## REQUIRED WORK
Please copy everything from the line containing "我們使用Cookie來詳細了解您如何使用我們的網站以及我們可以改進" down to the end of the items below, both ends included. Leave the pictures out of your copy.

Saved entries:
_____
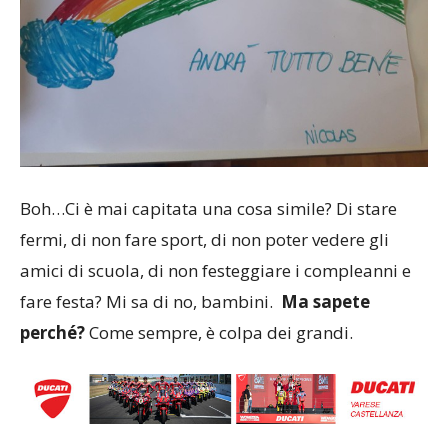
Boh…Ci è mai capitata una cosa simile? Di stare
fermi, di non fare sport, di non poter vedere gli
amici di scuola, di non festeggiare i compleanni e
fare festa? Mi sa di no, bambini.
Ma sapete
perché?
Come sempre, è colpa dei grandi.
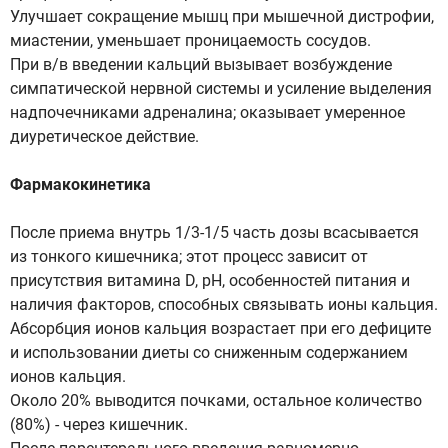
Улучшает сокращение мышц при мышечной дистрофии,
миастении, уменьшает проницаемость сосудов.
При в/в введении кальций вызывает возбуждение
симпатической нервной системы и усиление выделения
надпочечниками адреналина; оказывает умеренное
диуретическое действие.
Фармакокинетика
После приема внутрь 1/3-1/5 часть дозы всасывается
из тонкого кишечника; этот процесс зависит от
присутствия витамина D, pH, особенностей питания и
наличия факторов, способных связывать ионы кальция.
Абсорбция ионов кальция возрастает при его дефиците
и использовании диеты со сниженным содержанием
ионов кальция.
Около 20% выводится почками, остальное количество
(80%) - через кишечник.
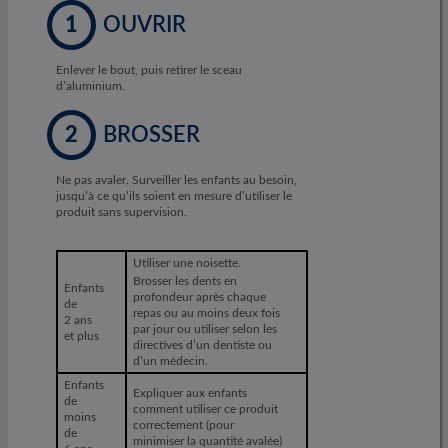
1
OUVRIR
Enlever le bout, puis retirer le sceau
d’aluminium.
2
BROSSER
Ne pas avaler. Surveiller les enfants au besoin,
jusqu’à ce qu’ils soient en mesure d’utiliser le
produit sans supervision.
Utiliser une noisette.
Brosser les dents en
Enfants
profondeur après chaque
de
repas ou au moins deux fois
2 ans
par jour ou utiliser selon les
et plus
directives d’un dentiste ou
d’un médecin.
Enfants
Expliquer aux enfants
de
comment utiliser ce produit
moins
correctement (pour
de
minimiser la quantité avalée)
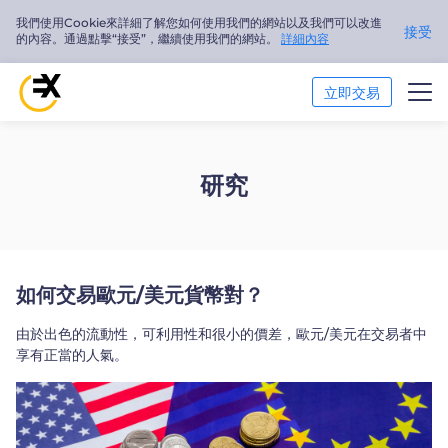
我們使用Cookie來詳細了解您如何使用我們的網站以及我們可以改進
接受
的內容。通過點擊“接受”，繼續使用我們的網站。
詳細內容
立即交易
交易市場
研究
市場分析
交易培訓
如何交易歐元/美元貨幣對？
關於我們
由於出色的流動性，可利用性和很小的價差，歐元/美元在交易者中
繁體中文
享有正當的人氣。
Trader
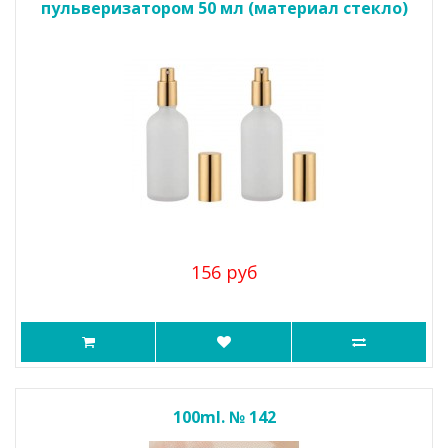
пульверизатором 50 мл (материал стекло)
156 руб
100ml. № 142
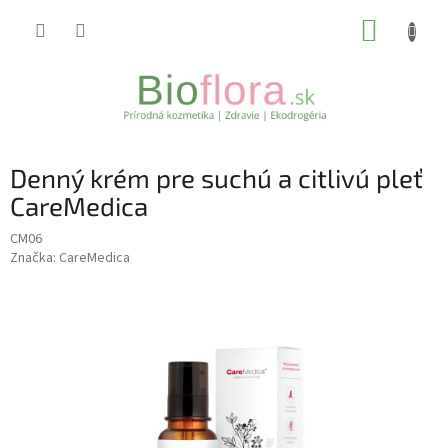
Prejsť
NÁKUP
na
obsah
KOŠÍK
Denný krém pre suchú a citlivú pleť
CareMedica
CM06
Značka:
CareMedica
_____
## RESPONSE TO THIS TASK
我們使用Cookie來詳細了解您如何使用我們的網站以及我們可以改進
接受
的內容。通過點擊“接受”，繼續使用我們的網站。
詳細內容
立即交易
交易市場
研究
市場分析
交易培訓
如何交易歐元/美元貨幣對？
關於我們
由於出色的流動性，可利用性和很小的價差，歐元/美元在交易者中
繁體中文
享有正當的人氣。
Trader
пульверизатором 50 мл (материал стекло)
156 руб
100ml. № 142
Prejsť
NÁKUP
na
obsah
KOŠÍK
Denný krém pre suchú a citlivú pleť
CareMedica
CM06
Značka:
CareMedica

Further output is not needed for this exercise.